### Passage
-- START --
The correct alternative is keyset pagination, also called cursor-based pagination. Instead of telling the database “skip N rows”, you tell it “give me rows where id > :last_seen_id”. The database uses the primary key index directly and jumps immediately to the right position — no scanning, no discarding. Each page costs O(k + log n): a B-tree index seek in O(log n) to find the starting point, then a sequential scan of k rows. The total cost to iterate the entire dataset is O(n + (n/k) × log n) — essentially linear.

SELECT DISTINCT user_id
FROM profiles
WHERE /* your filters */
AND user_id > :lastUserId
ORDER BY user_id
LIMIT :batchSize

Each page starts exactly where the last one ended. The cursor is simply the last ID you processed.

Two generators for two use cases

PHP’s \Generator is the natural fit for exposing this pattern. A generator is lazy — it computes the next value only when the caller asks for it, and suspends execution between yields. This means memory usage stays bounded regardless of the total dataset size.
-- END --
### Supplied data
-- START --
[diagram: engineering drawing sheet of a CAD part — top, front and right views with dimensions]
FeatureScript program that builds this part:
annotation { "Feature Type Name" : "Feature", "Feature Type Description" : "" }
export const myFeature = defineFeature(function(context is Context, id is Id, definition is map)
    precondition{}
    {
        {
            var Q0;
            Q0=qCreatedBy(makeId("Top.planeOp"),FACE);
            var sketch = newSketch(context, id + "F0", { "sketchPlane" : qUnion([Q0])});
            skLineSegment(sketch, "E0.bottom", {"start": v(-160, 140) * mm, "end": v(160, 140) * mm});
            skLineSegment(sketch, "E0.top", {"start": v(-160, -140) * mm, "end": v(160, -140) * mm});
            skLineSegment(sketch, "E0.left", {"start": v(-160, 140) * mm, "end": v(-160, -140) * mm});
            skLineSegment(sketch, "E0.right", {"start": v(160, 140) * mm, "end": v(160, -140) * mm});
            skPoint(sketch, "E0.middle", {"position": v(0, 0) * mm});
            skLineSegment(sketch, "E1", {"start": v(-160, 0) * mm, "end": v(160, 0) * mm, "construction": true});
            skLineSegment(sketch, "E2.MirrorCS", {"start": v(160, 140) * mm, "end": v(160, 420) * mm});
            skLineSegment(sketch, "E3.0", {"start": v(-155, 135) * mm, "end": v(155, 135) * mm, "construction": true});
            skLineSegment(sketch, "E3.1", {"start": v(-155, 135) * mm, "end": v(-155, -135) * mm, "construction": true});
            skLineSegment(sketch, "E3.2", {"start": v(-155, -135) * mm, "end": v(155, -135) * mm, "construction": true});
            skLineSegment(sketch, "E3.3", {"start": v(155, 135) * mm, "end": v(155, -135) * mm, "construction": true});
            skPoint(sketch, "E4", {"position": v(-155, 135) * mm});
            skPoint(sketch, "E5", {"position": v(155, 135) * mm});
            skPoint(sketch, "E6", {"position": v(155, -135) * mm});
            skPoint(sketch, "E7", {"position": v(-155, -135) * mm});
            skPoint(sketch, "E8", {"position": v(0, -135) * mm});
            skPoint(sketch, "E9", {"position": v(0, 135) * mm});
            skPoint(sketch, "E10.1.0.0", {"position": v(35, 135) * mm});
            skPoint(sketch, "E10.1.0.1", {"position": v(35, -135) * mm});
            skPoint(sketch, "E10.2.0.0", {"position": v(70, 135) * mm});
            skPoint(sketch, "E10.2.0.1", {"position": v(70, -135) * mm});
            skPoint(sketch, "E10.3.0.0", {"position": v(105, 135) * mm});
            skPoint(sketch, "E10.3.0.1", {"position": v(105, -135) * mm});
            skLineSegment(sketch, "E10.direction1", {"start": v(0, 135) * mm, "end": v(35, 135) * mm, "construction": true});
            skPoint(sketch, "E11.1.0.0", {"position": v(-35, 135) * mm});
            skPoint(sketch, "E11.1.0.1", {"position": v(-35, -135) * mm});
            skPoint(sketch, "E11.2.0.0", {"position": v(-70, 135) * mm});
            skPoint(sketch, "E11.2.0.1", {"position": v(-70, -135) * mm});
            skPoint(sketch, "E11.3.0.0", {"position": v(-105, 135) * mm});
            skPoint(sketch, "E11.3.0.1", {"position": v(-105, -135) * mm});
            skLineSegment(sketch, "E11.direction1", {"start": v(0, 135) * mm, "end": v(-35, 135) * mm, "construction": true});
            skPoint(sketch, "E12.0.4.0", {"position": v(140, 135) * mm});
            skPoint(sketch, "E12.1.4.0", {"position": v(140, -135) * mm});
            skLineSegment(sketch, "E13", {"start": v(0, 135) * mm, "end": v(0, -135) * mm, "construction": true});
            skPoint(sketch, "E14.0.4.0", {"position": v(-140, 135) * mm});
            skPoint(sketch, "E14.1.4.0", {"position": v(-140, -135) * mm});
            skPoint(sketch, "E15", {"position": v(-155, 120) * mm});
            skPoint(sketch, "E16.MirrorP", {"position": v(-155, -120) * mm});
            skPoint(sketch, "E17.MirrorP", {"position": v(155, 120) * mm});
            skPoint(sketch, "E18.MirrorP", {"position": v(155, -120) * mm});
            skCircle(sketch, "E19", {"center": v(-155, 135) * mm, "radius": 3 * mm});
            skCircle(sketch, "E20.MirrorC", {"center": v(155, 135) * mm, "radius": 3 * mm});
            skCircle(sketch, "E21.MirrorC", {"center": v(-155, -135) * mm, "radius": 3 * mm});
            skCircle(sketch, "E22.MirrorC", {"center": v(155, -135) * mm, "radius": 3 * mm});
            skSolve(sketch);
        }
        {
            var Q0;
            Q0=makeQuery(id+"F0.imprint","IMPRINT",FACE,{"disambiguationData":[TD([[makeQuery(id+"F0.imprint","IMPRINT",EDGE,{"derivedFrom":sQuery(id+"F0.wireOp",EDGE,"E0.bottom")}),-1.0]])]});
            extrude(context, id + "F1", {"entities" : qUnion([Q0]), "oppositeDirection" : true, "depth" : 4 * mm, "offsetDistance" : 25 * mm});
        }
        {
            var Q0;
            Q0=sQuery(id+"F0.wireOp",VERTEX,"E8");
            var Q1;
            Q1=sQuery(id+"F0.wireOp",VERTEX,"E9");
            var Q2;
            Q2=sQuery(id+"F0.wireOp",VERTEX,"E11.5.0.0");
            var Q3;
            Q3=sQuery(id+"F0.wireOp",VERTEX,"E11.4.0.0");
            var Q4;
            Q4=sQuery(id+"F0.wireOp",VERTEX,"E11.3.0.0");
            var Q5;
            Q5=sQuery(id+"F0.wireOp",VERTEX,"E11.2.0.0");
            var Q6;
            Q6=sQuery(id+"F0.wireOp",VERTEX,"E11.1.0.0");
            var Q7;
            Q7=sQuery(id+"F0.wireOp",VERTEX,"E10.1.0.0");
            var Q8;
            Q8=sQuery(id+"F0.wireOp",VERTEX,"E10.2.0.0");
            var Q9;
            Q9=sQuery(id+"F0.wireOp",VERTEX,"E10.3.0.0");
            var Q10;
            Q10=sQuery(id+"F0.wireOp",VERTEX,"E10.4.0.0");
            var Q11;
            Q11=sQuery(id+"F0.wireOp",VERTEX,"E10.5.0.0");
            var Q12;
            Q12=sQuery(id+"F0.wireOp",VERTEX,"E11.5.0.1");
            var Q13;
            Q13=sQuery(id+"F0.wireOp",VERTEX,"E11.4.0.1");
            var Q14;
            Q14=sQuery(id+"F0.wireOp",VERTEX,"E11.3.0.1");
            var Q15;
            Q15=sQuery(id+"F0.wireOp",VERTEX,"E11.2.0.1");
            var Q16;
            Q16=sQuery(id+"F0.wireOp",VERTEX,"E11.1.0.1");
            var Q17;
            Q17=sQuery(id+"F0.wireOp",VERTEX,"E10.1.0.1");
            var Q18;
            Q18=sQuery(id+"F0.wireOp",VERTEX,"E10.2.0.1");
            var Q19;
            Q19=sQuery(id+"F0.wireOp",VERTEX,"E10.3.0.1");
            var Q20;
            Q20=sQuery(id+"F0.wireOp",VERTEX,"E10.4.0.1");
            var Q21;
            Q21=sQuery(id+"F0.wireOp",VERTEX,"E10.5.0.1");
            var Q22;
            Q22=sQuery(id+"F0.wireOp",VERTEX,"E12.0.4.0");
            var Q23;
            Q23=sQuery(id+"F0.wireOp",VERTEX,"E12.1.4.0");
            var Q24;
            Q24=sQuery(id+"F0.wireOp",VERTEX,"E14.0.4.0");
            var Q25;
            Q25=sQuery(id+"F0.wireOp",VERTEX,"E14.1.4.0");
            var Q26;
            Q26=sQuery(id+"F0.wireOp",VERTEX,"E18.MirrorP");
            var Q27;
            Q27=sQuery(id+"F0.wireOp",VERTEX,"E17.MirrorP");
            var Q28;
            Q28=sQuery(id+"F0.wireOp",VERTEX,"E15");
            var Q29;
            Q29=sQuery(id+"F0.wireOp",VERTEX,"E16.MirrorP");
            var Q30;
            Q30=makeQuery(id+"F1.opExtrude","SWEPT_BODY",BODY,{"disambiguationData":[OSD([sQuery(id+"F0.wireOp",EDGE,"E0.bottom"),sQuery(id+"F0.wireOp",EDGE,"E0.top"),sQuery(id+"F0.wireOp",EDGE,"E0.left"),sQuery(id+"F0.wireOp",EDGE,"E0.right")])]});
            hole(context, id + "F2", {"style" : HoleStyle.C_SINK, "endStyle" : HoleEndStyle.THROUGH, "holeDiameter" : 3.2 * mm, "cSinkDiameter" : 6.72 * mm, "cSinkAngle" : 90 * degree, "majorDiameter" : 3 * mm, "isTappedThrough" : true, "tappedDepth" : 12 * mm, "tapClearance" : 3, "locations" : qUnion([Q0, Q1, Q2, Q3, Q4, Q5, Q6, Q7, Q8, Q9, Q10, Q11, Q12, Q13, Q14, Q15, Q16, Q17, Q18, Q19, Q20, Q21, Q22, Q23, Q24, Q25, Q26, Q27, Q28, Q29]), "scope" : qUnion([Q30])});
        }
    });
-- END --
### The tasks
1. Reproduce the part of the keyset pagination text that opens with the words containing "SELECT DISTINCT user_id" and ends with "total dataset size.".
2. In the keyset pagination text, turn the paragraph beginning "The correct alternative is keyset pagination" into a short bulleted list that keeps its main facts.
3. Write the next part of the keyset pagination text, picking up after its final sentence.

### Task responses
1.
SELECT DISTINCT user_id
FROM profiles
WHERE /* your filters */
AND user_id > :lastUserId
ORDER BY user_id
LIMIT :batchSize

Each page starts exactly where the last one ended. The cursor is simply the last ID you processed.

Two generators for two use cases

PHP’s \Generator is the natural fit for exposing this pattern. A generator is lazy — it computes the next value only when the caller asks for it, and suspends execution between yields. This means memory usage stays bounded regardless of the total dataset size.

2.
- Keyset pagination, also called cursor-based pagination, is the correct alternative.
- Instead of "skip N rows," it asks for rows where id > :last_seen_id.
- The database uses the primary key index to jump straight to the right position, with no scanning or discarding.
- Each page costs O(k + log n): an O(log n) B-tree index seek to find the start, then a sequential scan of k rows.
- Iterating the whole dataset costs O(n + (n/k) × log n), which is essentially linear.

3.
Two methods were introduced on the gateway:

iterateAll(batchSize: 100) yields fully hydrated entities one batch at a time. Critically, after each batch is yielded and the caller has processed it, the Doctrine Entity Manager is explicitly cleared to detach all entities from the identity map and release their memory before the next page:

public function iterateAll(array $filters = [], int $batchSize = 100): \Generator
{
    $lastId = 0;

    do {
        $ids = $this->getDistinctIdsAfter($baseQuery, $parameters, $lastId, $batchSize);

        if (empty($ids)) {
            break;
        }

        yield from $this->buildEntitiesForIds($ids);

        $lastId = \end($ids);
        $this->getEntityManager()->clear(); // free memory before next batch
    } while (\count($ids) === $batchSize);
}

iterateUserIds(batchSize: 500) is a lighter variant that yields only int[] arrays of IDs, without hydrating any entities at all. This is used by the dispatch command, which only needs identifiers to put on a message queue — it has no need to load the full entity graph.

The result is a process that can iterate over 100,000 records with the same memory footprint as iterating over 100. Memory usage is O(k) where k is the batch size — a constant that you control, independent of n. The peak memory usage is determined by the batch size, not by the size of the dataset.

To summarize the three approaches:

Approach	Time (per page)	Time (total)	Memory
Full load	O(n)	O(n)	O(n)
OFFSET pagination	O(p × k)	O(n²/k)	O(k)
Keyset pagination	O(k + log n)	O(n + (n/k) × log n)	O(k)

Part 2 — Moving Heavy Background Jobs to Symfony Messenger

The synchronous trap

Even with memory-efficient iteration, running a large background job synchronously in a console command has a fundamental reliability problem: the command is only as resilient as its weakest moment.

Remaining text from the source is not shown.